In a cohort restricted to patients with a positive RT–PCR or antigen test result for SARS-CoV-2 and a minimum of 12 weeks follow-up, unadjusted and adjusted Cox proportional hazards models were used to assess the association between the risk factors described in the covariates section and the primary (at least one of the symptoms in the WHO case definition for long COVID) and secondary (at least one of the symptoms statistically associated with SARS-CoV-2 infection) outcome definitions of long COVID. The median follow-up period and IQR were reported for patients within each risk factor strata. Hazard ratios were obtained by taking exponentiated coefficients from the Cox proportional hazards models, and we considered covariates with a P value <0.05 to be statistically significant.

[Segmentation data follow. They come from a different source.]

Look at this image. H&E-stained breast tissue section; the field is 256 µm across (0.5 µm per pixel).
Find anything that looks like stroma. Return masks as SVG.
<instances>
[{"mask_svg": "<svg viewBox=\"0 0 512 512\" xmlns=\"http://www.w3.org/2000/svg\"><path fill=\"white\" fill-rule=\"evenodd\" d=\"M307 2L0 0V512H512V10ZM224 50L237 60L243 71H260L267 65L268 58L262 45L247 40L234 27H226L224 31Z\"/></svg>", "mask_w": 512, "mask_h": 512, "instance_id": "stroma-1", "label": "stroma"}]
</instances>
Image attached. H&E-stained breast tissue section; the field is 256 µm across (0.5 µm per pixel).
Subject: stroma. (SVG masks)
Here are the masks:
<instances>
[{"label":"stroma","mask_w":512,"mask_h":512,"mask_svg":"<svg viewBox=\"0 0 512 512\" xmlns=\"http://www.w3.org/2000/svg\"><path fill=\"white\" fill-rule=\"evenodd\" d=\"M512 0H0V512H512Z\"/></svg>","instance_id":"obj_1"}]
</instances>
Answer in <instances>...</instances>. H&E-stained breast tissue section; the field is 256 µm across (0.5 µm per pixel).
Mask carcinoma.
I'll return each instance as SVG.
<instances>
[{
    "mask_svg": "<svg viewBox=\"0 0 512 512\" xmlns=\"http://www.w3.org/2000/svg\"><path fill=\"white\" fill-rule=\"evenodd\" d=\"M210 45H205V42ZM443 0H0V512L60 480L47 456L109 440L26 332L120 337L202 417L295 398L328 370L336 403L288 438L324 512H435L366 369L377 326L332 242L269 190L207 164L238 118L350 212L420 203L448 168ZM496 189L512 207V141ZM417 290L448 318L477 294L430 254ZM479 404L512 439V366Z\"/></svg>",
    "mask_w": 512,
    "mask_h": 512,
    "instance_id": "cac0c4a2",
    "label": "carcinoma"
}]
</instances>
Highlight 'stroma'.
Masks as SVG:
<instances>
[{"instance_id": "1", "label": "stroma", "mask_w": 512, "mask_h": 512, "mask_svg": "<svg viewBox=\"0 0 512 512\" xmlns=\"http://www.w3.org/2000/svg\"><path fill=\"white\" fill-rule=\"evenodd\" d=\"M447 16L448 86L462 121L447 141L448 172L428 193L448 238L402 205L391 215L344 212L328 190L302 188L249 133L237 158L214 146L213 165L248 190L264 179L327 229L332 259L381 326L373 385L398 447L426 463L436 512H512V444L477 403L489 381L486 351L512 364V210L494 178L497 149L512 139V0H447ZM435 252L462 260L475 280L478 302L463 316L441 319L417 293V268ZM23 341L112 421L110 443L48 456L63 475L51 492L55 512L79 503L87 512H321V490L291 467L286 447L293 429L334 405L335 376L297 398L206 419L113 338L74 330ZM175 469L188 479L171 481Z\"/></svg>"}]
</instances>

A post hoc latent class analysis was performed on the 50 consolidated symptoms, and the model with the elbow point of fit for the Bayesian Information Criteria was considered optimal33,34. A multinomial logistic regression model was performed to identify the demographic features associated with each of the latent long COVID classes compared to patients without long COVID. All analyses were performed in Stata IC v.16 or R v.4.0.4.

Ethical approval

CPRD obtains annual research ethics approval from the UK’s Health Research Authority Research Ethics Committee (East Midlands, Derby; reference no. 05/MRE04/87) to receive and supply patient data for public health research. Therefore, no additional ethics approval is required for observational studies using CPRD Aurum data for public health research, subject to individual research protocols meeting CPRD data governance requirements. The use of CPRD Aurum data for the study was approved by the CPRD Independent Scientific Advisory Committee (reference no. 21_000423).

Reporting summary

Further information on research design is available in the Nature Research Reporting Summary linked to this article.